Conversely, it can also mean that the carefully sculpted and not inexpensive business plan, media strategy, or investment forecast you’ve given them has been mentally wadded up and thrown over their left shoulder. It’s almost like you can hear them thinking, “Damn the torpedoes. I’ve gotta do this my way.” That happens when you make your living telling strong-minded and accomplished people how to run the business they’ve spent a huge portion of their life building. We must respect and admit our admiration for entrepreneurs who can listen to a room full of investors, a fleet of consultants and outside experts, and still have the confidence to follow their own instincts about running their business.

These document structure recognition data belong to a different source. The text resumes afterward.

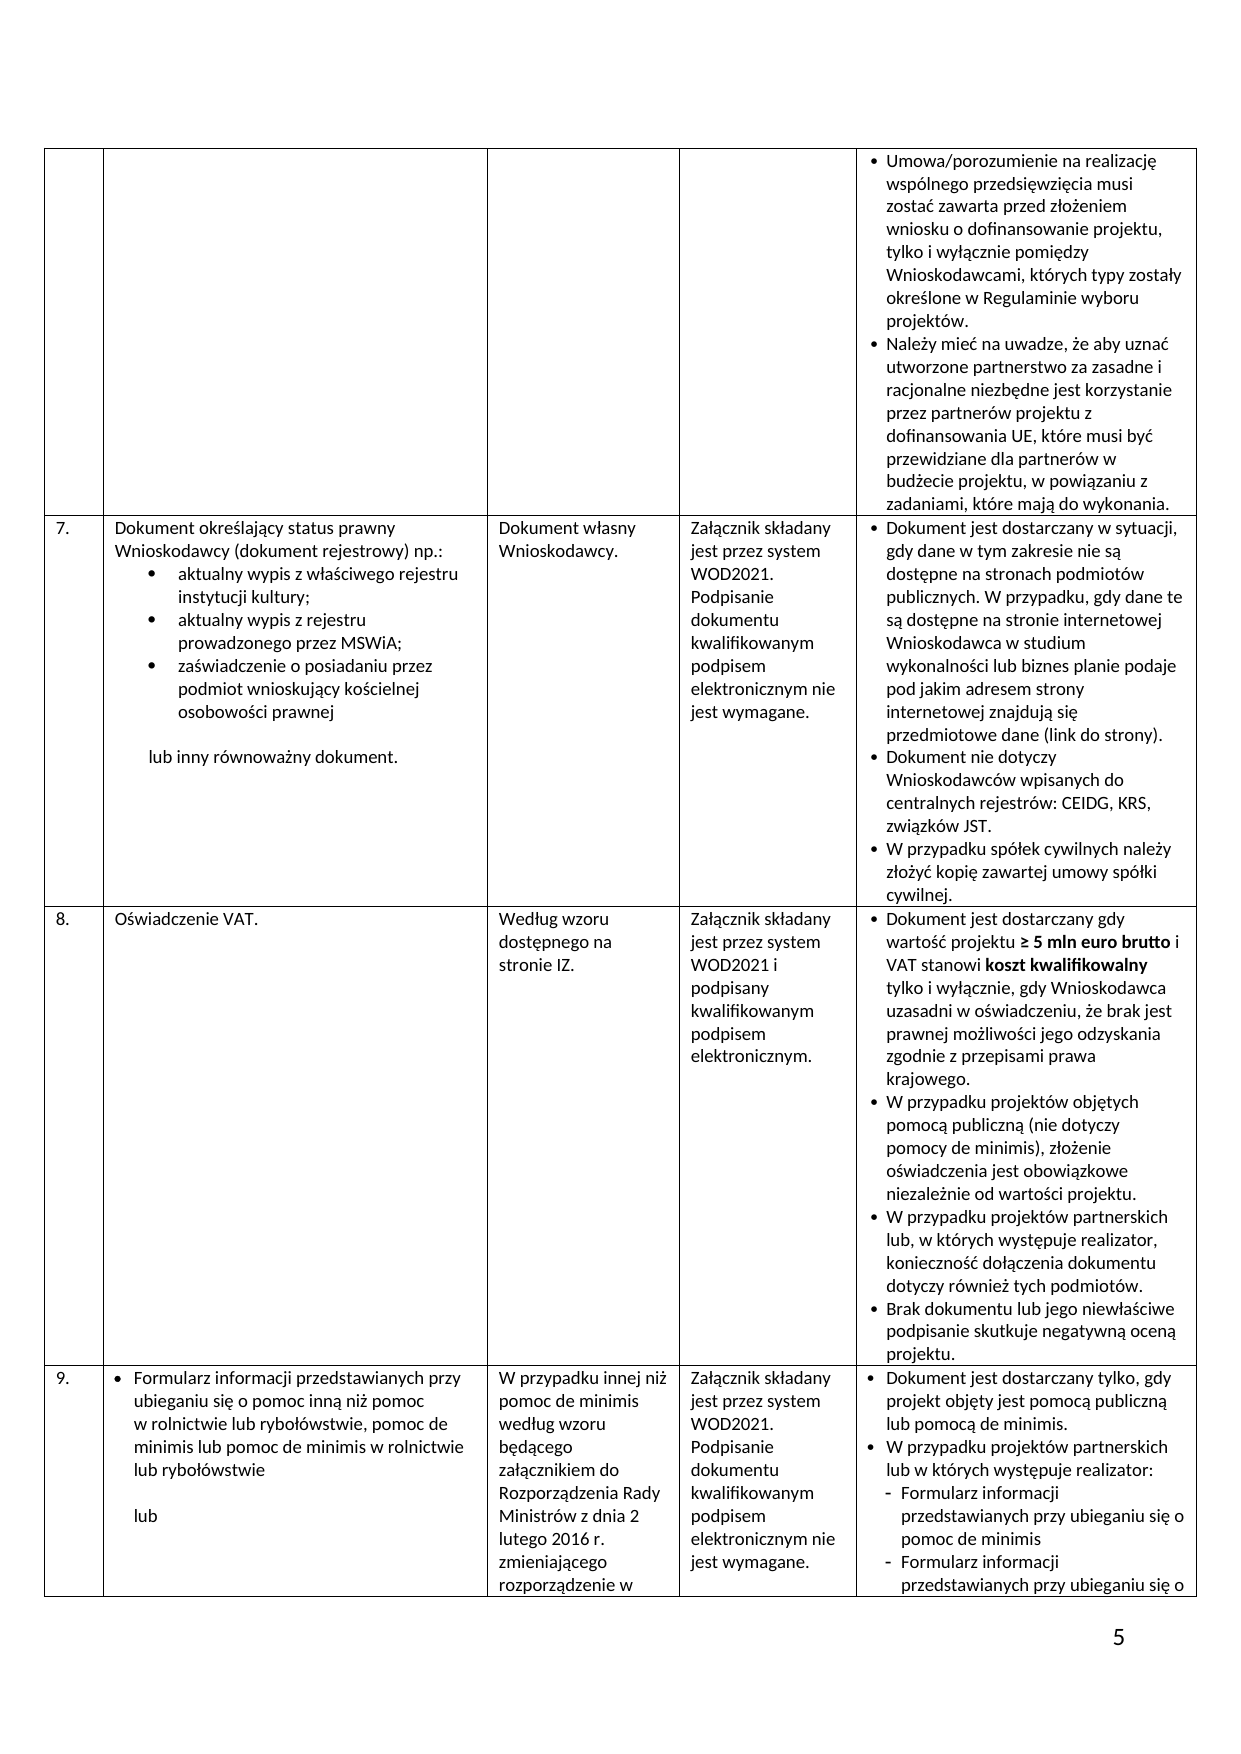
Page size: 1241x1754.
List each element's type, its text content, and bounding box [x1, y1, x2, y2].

table_cell 8. [45, 907, 103, 1365]
table_cell Dokument określający status prawny Wnioskodawcy (dokument rejestrowy) np.: aktualny wypis z właściwego rejestru instytucji kultury; aktualny wypis z rejestru prowadzonego przez MSWiA; zaświadczenie o posiadaniu przez podmiot wnioskujący kościelnej osobowości prawnej lub inny równoważny dokument. [104, 516, 487, 906]
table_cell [680, 1366, 856, 1596]
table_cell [488, 1366, 679, 1596]
table_cell Dokument jest dostarczany gdy wartość projektu ≥ 5 mln euro brutto i VAT stanowi koszt kwalifikowalny tylko i wyłącznie, gdy Wnioskodawca uzasadni w oświadczeniu, że brak jest prawnej możliwości jego odzyskania zgodnie z przepisami prawa krajowego. W przypadku projektów objętych pomocą publiczną (nie dotyczy pomocy de minimis), złożenie oświadczenia jest obowiązkowe niezależnie od wartości projektu. W przypadku projektów partnerskich lub, w których występuje realizator, konieczność dołączenia dokumentu dotyczy również tych podmiotów. Brak dokumentu lub jego niewłaściwe podpisanie skutkuje negatywną oceną projektu. [857, 907, 1196, 1365]
table_cell 9. [45, 1366, 103, 1596]
table_cell Dokument jest dostarczany w sytuacji, gdy dane w tym zakresie nie są dostępne na stronach podmiotów publicznych. W przypadku, gdy dane te są dostępne na stronie internetowej Wnioskodawca w studium wykonalności lub biznes planie podaje pod jakim adresem strony internetowej znajdują się przedmiotowe dane (link do strony). Dokument nie dotyczy Wnioskodawców wpisanych do centralnych rejestrów: CEIDG, KRS, związków JST. W przypadku spółek cywilnych należy złożyć kopię zawartej umowy spółki cywilnej. [857, 516, 1196, 906]
table_cell Załącznik składany jest przez system WOD2021 i podpisany kwalifikowanym podpisem elektronicznym. [680, 907, 856, 1365]
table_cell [857, 1366, 1196, 1596]
table_cell Dokument własny Wnioskodawcy. [488, 516, 679, 906]
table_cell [680, 149, 856, 515]
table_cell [488, 149, 679, 515]
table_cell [104, 1366, 487, 1596]
table_cell Załącznik składany jest przez system WOD2021. Podpisanie dokumentu kwalifikowanym podpisem elektronicznym nie jest wymagane. [680, 516, 856, 906]
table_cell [104, 149, 487, 515]
table_cell 6. [45, 149, 103, 515]
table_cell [857, 149, 1196, 515]
table_cell Według wzoru dostępnego na stronie IZ. [488, 907, 679, 1365]
table_cell 7. [45, 516, 103, 906]
table_cell Oświadczenie VAT. [104, 907, 487, 1365]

They’re the pilots up in the air flying that plane the best way they know how, while we’re all comfy and safe on the ground telling them what else is in the air and what we see from several thousand feet away. That’s not to say that serving as a sort of air traffic controller for lots of different businesses (or planes, to extend the analogy) is a kick-back-in-a-hammock-with-a-cocktail proposition either. Still, we’re not the ones up in the air trying to keep a giant mass of steel and petrochemicals in the air and moving forward.
I’m cozy in the control tower and giving my expert advice to people who often do listen and act on what I tell them, but they have the final say and can do it their own way while I move my attention over to the next plane to try to get them safely on the ground. That’s what I’ve been highly trained to do, and am really damn good at it.
Would I recommend that beginner pilots or someone flying in unfamiliar conditions disregard the expert advice of people who have worked their entire lives with the express purpose of knowing how to safely and comfortably get planes onto and off the ground? Of course not. But if they see something or know something about their equipment that takes their situation out of the sphere of perception of someone in the control tower, they have to act accordingly and act in the best way they know how.
I’m part of a highly trained team with the same short-term goal: safely getting that plane (and the next, and the next) on the ground.
You can’t fly a plane by committee, though, and the final decision on anything gets made by the businessperson with their hands on the yoke of their company. If they’ve got the knowledge and the years to make their own call after listening to everyone throwing data and best practices at them nonstop, then you have to respect the agency they’ve taken over the survival of their business – and everyone who’s on board that thing – as they come in for approach.